Analysing arbitrary log files (newbie)

Hi

I would like to ingest and correlate messages from a number of log files that I have on disk. I have installed Elasticsearch, Kibana and Filebeat. I have configured Filebeat to read the log files from a directory, and I can see some indications of that in the Kibana Discover page.

So, I have signs of life.

There are some basic points that I need guidance on please. I am hoping that there is a suitable tutorial for my use case, i.e. how to ingest and analyse arbitrary log files, that I could be referred to. So, the points below could be answered directly here (thank you), or via a pointer to a tutorial (thanks even more). I know there are lots of tutorials, but none that quite seem to fit my needs.

How do I remove the messages that are showing as a result of previous iterations of changing Filebeat config so that I only see the latest messages. As matters stand now, for example, I am seeing messages that appear to represent a directory listing, which is probably an artefact of an earlier configuration attempt.

How can I see what kind of data is being read from a given log file so that I can see whether Filebeat is making sense of the log file format?

Since Filebeat will likely get confused by some of these log files, what do I about that? For example, should I add a specific content format filter, and, if so, how?

Many thanks

Nathan

Hi mate!!!

First thing that calls my attention, is that you don't mention logstash. I don't know if that's an omition or in fact you did not installed it. In any case, logstash is a key piece when it comes to the part for processing your data.

I'm quite new to elastic my self, so I'll share with you what I've been up to, as I'm quite happy to where it is leading me in terms of knowledge...although I can see that there is a huge way ahead.

Now, to try to answer your questions:

--> What i usually do while testing things, is I just delete the "old" index all together and reindex the thing. I think there are other methods like using the _reindex API so you don't need to remove your original index...but in my case, deleting the old index and indexing again is just fine.

--> I don't quite understand this one, but I think that's because in my case, the one making sense of the file format is logstash. At this time, I'm using filebeat basically to just be the one that ships the "raw" information, with the only exception of the multiline configuration that I do at the filebeat level and adding one or two tags. When using logstash, usually any filter that fails to apply, will give as a result, a tag for that doc (line of the log), similar to _grokparsefailure or _dateparsefailure, meaning that that specific doc (line of the log) did not match any of respective the filters it went through (grok, date, etc). You can also add tags on failure with your own specific names.

--> Most of the filters I use with logstash, are "grok" filters. Grok filter plugin | Logstash Reference [8.11] | Elastic
Kibana comes with a "grok debbuger" that will let you test your grok filters and it works really great!

Good luck!!!

Thank you for following up.

I also thought it was odd not to have Logstash. I followed this guide to have Beats integrated with Elasticsearch, and that seemed to work (for a given definition):

That article notes that "Elastic has several methods for getting data in to Elasticsearch", of which Beats is one.

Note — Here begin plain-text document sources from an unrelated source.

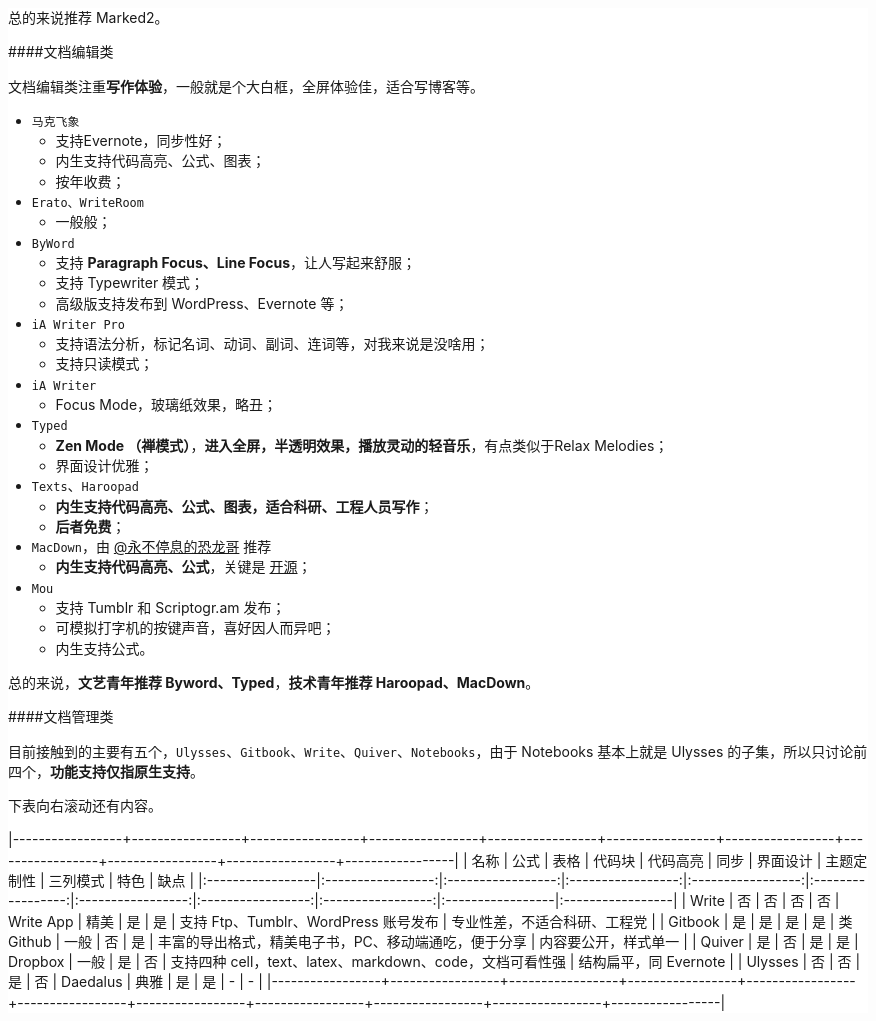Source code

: 总的来说推荐 Marked2。

####文档编辑类

文档编辑类注重**写作体验**，一般就是个大白框，全屏体验佳，适合写博客等。

- `马克飞象` 
	- 支持Evernote，同步性好；
	- 内生支持代码高亮、公式、图表；
	- 按年收费；
- `Erato、WriteRoom`
	- 一般般；
- `ByWord`
	- 支持 **Paragraph Focus、Line Focus**，让人写起来舒服；
	- 支持 Typewriter 模式；
	- 高级版支持发布到 WordPress、Evernote 等；
- `iA Writer Pro`
	- 支持语法分析，标记名词、动词、副词、连词等，对我来说是没啥用；
	- 支持只读模式；
- `iA Writer` 
	- Focus Mode，玻璃纸效果，略丑；
- `Typed`
	- **Zen Mode （禅模式）**，**进入全屏，半透明效果，播放灵动的轻音乐**，有点类似于Relax Melodies；
	- 界面设计优雅；
- `Texts`、`Haroopad`
	- **内生支持代码高亮、公式、图表，适合科研、工程人员写作**；
	- **后者免费**；
- `MacDown`，由 [@永不停息的恐龙哥](http://weibo.com/dinosaurliu) 推荐
	- **内生支持代码高亮、公式**，关键是 [开源](https://github.com/uranusjr/macdown)；
- `Mou` 
	- 支持 Tumblr 和 Scriptogr.am 发布；
	- 可模拟打字机的按键声音，喜好因人而异吧；
	- 内生支持公式。

总的来说，**文艺青年推荐 Byword、Typed**，**技术青年推荐 Haroopad、MacDown**。

####文档管理类

目前接触到的主要有五个，`Ulysses`、`Gitbook`、`Write`、`Quiver`、`Notebooks`，由于 Notebooks 基本上就是 Ulysses 的子集，所以只讨论前四个，**功能支持仅指原生支持**。

下表向右滚动还有内容。

<div markdown='1' class='foo'>|-----------------+-----------------+-----------------+-----------------+-----------------+-----------------+-----------------+-----------------+-----------------+-----------------+-----------------|
| 名称 | 公式 | 表格 | 代码块 | 代码高亮 | 同步 | 界面设计 | 主题定制性 | 三列模式 | 特色 | 缺点 |
|:-----------------|:-----------------:|:-----------------:|:-----------------:|:-----------------:|:-----------------:|:-----------------:|:-----------------:|:-----------------:|:-----------------|:-----------------|
| Write | 否 | 否 | 否 | 否 | Write App | 精美 | 是 | 是 | 支持 Ftp、Tumblr、WordPress 账号发布 | 专业性差，不适合科研、工程党 |
| Gitbook | 是 | 是 | 是 | 是 | 类 Github | 一般 | 否 | 是 | 丰富的导出格式，精美电子书，PC、移动端通吃，便于分享 | 内容要公开，样式单一 |
| Quiver | 是 | 否 | 是 | 是 | Dropbox | 一般 | 是 | 否 | 支持四种 cell，text、latex、markdown、code，文档可看性强  | 结构扁平，同 Evernote |
| Ulysses | 否 | 否 | 是 | 否 | Daedalus | 典雅 | 是 | 是 | - | - |
|-----------------+-----------------+-----------------+-----------------+-----------------+-----------------+-----------------+-----------------+-----------------+-----------------+-----------------|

I started off here with the hope that I could just simply ingest some log file data and start to make sense of, but it is clearly going to much more complicated than that. I shall persevere, but I can't help wondering what trick I am missing, as there ought to be a simpler starting point ...

Many thanks also for your other pointers.

Regards

Nathan

This topic was automatically closed 28 days after the last reply. New replies are no longer allowed.